Cykle jak cykady

Cykle starej kobiety, napęczniałej od bólu zaczynały się wcześnie rano. Budziła się z wrażeniem na ustach, szepcząc głośniej niż do ucha kochanka, Starość! Potem brała kąpiel pod prysznicem i masowała ciało szorstką naturalną gąbką. Jadła śniadanie. Koniec jednego cyklu. Zaczyna nowy, ubiera się do pracy przed lustrem zmagając się z kolejną zmarszczką na czole lub w okolicy ust. Krem, podkład, pomadka, maluje oczy, długie pociągnięcia tuszem, jak pieszczoty. Sprawdza torebkę czy ma wszystko pod kontrolą i wyrusza przed siebie.
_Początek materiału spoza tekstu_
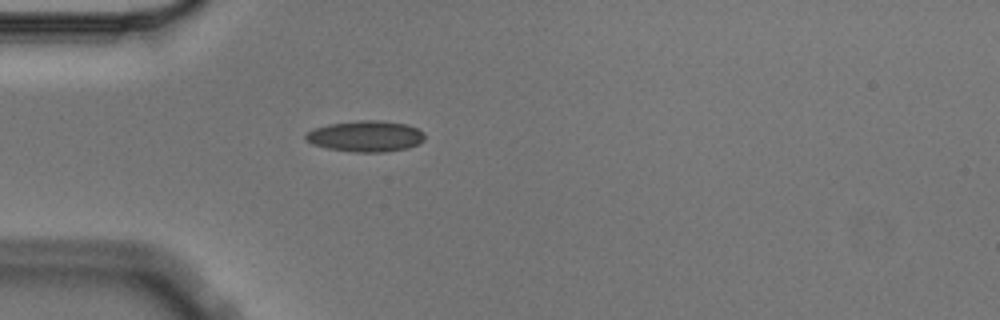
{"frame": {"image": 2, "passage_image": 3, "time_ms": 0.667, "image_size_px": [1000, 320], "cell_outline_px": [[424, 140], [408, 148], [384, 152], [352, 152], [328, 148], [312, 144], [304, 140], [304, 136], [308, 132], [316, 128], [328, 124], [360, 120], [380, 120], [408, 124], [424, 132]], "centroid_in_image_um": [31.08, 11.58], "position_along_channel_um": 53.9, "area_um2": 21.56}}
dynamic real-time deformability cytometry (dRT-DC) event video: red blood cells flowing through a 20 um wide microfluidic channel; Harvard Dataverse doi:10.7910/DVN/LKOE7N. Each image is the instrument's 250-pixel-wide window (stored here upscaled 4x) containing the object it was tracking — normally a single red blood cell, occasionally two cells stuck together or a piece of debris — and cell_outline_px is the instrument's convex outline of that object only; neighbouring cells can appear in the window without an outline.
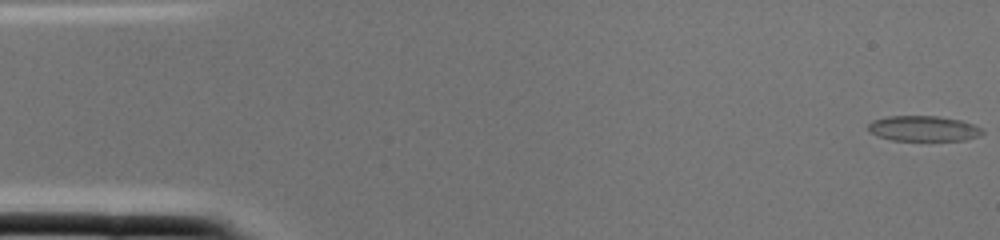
{"species": "common noctule bat (a hibernating species)", "species_latin": "Nyctalus noctula", "temperature_condition": "cold", "stored_images_in_passage": 2, "camera_frame_rate_fps": 3000, "um_per_image_px": 0.085, "animal": {"sex": "female", "body_mass_g": 22.0, "forearm_length_mm": 56.7}, "frame": {"image": 1, "passage_image": 1, "time_ms": 0.0, "image_size_px": [1000, 240], "cell_outline_px": [[984, 132], [980, 136], [964, 140], [892, 140], [868, 132], [868, 124], [872, 120], [888, 116], [936, 116], [960, 120], [972, 124], [980, 128]], "centroid_in_image_um": [78.47, 10.92], "position_along_channel_um": 6.5, "area_um2": 16.76}}
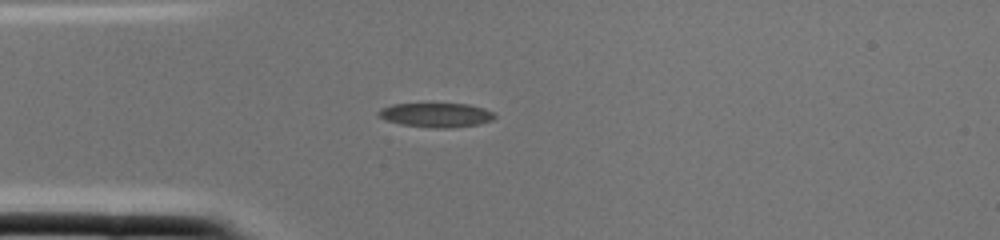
{"frame": {"image": 2, "passage_image": 2, "time_ms": 0.333, "image_size_px": [1000, 240], "cell_outline_px": [[496, 116], [492, 120], [480, 124], [452, 128], [432, 128], [400, 124], [376, 116], [376, 112], [380, 108], [392, 104], [468, 104], [484, 108], [496, 112]], "centroid_in_image_um": [37.08, 9.78], "position_along_channel_um": 47.9, "area_um2": 16.65}}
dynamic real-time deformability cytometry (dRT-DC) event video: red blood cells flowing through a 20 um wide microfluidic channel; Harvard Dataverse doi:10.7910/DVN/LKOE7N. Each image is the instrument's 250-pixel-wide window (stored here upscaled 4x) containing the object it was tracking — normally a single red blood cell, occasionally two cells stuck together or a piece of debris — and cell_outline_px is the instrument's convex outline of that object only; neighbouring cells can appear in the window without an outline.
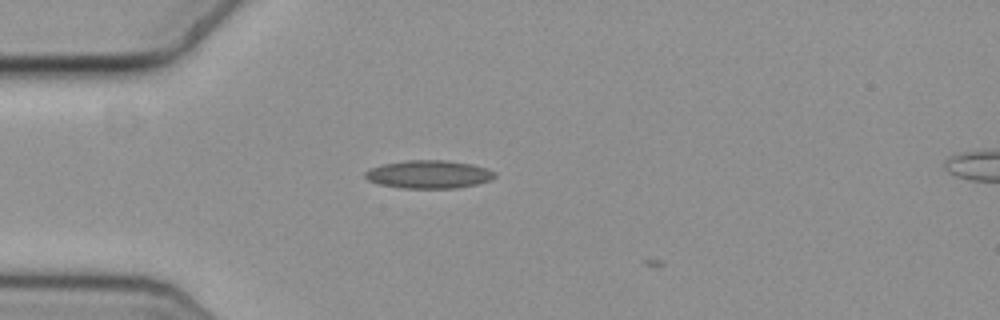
{"species": "common noctule bat (a hibernating species)", "species_latin": "Nyctalus noctula", "temperature_condition": "cold", "stored_images_in_passage": 2, "camera_frame_rate_fps": 3000, "um_per_image_px": 0.085, "animal": {"sex": "female", "body_mass_g": 19.3, "forearm_length_mm": 54.1}, "frame": {"image": 1, "passage_image": 1, "time_ms": 0.0, "image_size_px": [1000, 320], "cell_outline_px": [[496, 176], [492, 180], [476, 184], [456, 188], [400, 188], [380, 184], [368, 180], [364, 176], [364, 172], [372, 168], [384, 164], [408, 160], [448, 160], [472, 164], [488, 168], [496, 172]], "centroid_in_image_um": [36.49, 14.82], "position_along_channel_um": 48.5, "area_um2": 21.27}}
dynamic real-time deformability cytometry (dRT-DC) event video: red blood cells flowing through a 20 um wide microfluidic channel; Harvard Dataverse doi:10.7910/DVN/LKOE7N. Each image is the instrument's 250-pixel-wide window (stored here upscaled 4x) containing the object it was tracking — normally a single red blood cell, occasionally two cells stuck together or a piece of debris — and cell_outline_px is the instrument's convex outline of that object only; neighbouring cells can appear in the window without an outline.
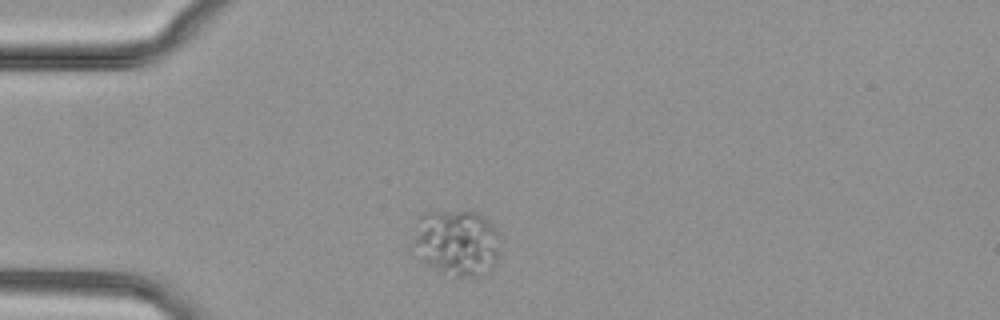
{"species": "common noctule bat (a hibernating species)", "species_latin": "Nyctalus noctula", "temperature_condition": "cold", "stored_images_in_passage": 2, "camera_frame_rate_fps": 3000, "um_per_image_px": 0.085, "animal": {"sex": "female", "body_mass_g": 29.2, "forearm_length_mm": 56.3}, "frame": {"image": 1, "passage_image": 1, "time_ms": 0.0, "image_size_px": [1000, 320], "cell_outline_px": [[500, 256], [492, 268], [484, 276], [468, 280], [452, 280], [420, 260], [412, 240], [416, 220], [424, 212], [468, 208], [484, 216], [500, 232]], "centroid_in_image_um": [38.86, 20.66], "position_along_channel_um": 46.1, "area_um2": 35.95}}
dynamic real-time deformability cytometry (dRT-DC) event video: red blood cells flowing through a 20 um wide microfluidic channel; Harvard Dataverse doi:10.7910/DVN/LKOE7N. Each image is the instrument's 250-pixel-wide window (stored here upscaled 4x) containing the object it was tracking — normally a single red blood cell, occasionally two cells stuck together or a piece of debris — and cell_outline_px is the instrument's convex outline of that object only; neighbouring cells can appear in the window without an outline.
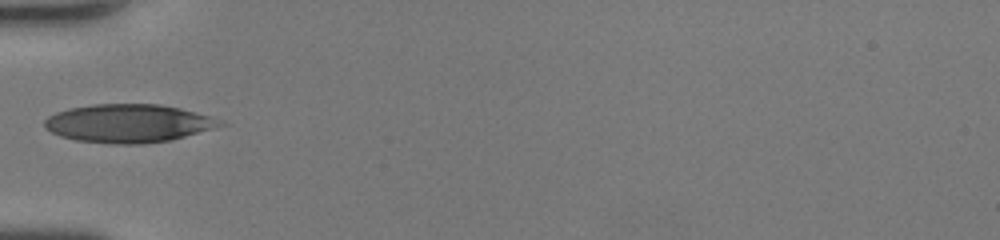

Nowy cykl, kolejny, to afisz na dzień. W pracy, gdzie szef to stary, z obleśnym brzuchem, niedopieszczony przez żony wariat na kasę, zapewnia ją swoim ciepłym głosem uwodziciela, że pensję dostanie, na czas. Smera ją przy tym po kolanie i już ona z lęku przed grzechem jest w cyklu, takich erotycznych uniesień. Nie daje się jednak zwariować, wygrywa z jego brzuchem i oddechem. Wychodzi, by wrócić tutaj jutro z kolejnym z cykli kobiety starszej lecz jeszcze chciwej na spojrzenia. Do domu kupiła dwa kubki szybkiej chińskiej zupki. Zjada i siłą swojej wolnej jeszcze woli stara się z sobą dojść do ładu, okiełznać kolejny zbliżający się w niej cykl - na sen. Prysznic i zmywa makijaż, leci jej tusz po policzkach i wtedy płacze, że to niby niechcąco się jej łzy wyrwały...kiedy zasypia, modli się o spokój, niech mi go w końcu dadzą, te moje wredne cykle na cykady, na pudy i nudy, na nieszczęśliwe moje je..ne życie. Zasypia i mruczy przez sen, by rano znowu usłyszeć: Starość!